Faktoren, die das Wachstum von Mikroorganismen beeinflussen:
*Physikalisch-chemische Faktoren: Temperatur T°, PH, Vorhandensein von O2 und Feuchtigkeit
*Wirtsfaktoren : Ernährung, Abwehr des Wirts, hormonelle Veränderungen (Schwangerschaft)
*Genetische Faktoren: scheinen die Darm- und Mundflora zu beeinflussen
*Alter: ab 70 Jahren: Zunahme von Staphylokokken (S. aureus), Laktobazillen, Actinomyces naeslundi.
Und ab dem 80. Lebensjahr: die Zunahme der Hefepilze (Candida albicans)
Sokranskys Bakterienkomplexe:
Schematische Darstellung der Zusammensetzung bakterieller Komplexe und ihrer Organisation innerhalb eines mit Parodontitis assoziierten Biofilms (Socransky und Haffajee)

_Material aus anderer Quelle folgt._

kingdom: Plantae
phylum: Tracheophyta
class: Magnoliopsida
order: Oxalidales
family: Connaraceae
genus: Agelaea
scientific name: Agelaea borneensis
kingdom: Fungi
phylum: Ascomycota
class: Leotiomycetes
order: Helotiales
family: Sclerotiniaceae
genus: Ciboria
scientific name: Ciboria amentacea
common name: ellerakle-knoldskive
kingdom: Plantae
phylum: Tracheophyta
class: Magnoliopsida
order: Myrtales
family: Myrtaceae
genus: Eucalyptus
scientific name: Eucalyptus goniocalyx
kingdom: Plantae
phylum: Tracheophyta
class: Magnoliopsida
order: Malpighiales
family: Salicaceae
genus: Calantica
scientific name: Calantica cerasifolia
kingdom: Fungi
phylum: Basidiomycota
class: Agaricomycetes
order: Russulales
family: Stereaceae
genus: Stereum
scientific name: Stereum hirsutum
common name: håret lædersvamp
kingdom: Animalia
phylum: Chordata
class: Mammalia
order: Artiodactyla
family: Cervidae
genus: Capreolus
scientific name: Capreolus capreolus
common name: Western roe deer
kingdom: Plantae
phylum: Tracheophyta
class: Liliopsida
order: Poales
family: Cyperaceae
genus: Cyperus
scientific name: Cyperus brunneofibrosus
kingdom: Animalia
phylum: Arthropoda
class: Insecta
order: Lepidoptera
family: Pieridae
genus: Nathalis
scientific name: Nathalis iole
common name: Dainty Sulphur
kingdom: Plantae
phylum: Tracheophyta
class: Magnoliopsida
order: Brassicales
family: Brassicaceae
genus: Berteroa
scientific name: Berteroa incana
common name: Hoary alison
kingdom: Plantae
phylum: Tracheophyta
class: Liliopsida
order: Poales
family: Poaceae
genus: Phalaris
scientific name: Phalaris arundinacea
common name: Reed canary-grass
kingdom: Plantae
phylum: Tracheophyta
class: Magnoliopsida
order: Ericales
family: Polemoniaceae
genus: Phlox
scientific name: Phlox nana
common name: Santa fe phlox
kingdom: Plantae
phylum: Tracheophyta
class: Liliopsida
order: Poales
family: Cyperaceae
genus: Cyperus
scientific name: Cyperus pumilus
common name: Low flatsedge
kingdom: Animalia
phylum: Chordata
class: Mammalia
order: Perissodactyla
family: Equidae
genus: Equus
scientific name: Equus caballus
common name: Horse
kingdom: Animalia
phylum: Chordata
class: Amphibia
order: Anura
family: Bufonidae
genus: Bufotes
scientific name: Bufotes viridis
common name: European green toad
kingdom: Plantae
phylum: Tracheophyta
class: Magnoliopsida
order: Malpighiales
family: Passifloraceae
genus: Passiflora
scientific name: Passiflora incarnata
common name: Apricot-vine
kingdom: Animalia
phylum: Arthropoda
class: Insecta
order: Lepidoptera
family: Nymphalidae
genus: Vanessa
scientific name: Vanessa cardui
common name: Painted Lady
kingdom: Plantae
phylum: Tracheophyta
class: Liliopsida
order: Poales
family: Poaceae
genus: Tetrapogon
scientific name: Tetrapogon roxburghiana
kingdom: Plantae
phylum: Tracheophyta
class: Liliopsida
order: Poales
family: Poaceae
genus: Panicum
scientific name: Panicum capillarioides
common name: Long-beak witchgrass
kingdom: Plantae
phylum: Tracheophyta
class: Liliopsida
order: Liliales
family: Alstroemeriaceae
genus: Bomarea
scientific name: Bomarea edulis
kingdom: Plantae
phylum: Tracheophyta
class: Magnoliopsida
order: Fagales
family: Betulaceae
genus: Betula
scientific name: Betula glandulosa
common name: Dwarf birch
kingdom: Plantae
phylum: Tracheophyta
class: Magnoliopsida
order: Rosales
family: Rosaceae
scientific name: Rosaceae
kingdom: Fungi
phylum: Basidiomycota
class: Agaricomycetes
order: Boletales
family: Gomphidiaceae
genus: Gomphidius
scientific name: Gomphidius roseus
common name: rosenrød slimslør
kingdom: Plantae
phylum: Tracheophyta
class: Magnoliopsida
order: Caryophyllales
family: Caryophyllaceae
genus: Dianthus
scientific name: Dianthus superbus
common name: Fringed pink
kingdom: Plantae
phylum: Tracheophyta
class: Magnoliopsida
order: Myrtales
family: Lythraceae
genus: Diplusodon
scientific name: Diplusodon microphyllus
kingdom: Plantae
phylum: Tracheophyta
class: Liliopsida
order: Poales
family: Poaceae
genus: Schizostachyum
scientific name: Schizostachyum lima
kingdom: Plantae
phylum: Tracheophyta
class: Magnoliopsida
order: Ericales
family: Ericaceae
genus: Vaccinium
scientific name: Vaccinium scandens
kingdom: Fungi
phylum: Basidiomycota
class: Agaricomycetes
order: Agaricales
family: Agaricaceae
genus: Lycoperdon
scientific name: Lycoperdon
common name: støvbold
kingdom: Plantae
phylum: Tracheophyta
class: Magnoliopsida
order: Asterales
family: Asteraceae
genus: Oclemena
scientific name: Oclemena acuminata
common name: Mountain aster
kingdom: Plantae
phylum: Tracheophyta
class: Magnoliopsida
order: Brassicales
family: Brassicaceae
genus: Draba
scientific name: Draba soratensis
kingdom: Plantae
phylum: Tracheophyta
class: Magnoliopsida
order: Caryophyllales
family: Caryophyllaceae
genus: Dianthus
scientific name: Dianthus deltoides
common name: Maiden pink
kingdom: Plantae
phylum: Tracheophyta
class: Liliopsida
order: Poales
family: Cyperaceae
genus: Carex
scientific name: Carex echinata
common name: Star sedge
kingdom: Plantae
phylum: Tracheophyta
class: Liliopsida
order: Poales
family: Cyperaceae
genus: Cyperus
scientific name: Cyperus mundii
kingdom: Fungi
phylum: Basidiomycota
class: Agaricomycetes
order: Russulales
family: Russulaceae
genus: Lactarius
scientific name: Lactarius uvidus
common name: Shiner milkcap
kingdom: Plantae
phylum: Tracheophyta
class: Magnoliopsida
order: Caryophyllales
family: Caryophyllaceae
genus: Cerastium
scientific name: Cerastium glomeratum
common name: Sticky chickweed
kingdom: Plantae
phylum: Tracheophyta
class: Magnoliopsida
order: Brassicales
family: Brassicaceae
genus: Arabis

Übersichtstabelle der wichtigsten im oralen Ökosystem vorkommenden Keime:
Kokkengramm (+) – Streptococcus- Peptostreptococcus | Kokkengramm(-) -Veillonella-Neisseria |
Gram(+)-Bazillus -Actinomyces- Bifidobacterium-Eubacterium-Lactobacillus-Corynebacterium-Propionibacterium | Gram(-) Bazillus – Actinobacillus- Bacteriodes-Compylobacter-Capnocytophaga-Eikenella-Fusobacterium-Heamophilus-Porphyromonas-Prevotella-Selenomonas-Treponema |
VII-FAZIT:
Angesichts der Bedeutung der Anhaftungsmöglichkeiten von Keimen der Mundflora reicht eine einfache Mundreinigung nicht aus, um diese zu beseitigen oder ihre Neubildung zu verhindern. Daher ist es wichtig, wirksame Mittel zur Mundhygiene (mechanisches Bürsten, Putzhilfen: Interdentalseide, Einzelbüschelbürste, Interdentalbürste usw.) zu verwenden.
Mundflora
Bei verlagerten Weisheitszähnen kann eine Operation erforderlich sein.
Zirkonkronen sind stark und ästhetisch.
Zahnfleischbluten kann ein Hinweis auf eine Parodontitis sein.
Unsichtbare kieferorthopädische Behandlungen werden immer beliebter.
Unsichtbare kieferorthopädische Behandlungen werden immer beliebter.
Moderne Zahnfüllungen sind langlebig und diskret zugleich.
Interdentalbürsten sind ideal für enge Zwischenräume.
Eine gute Zahnhygiene verringert das Risiko von Herz-Kreislauf-Erkrankungen.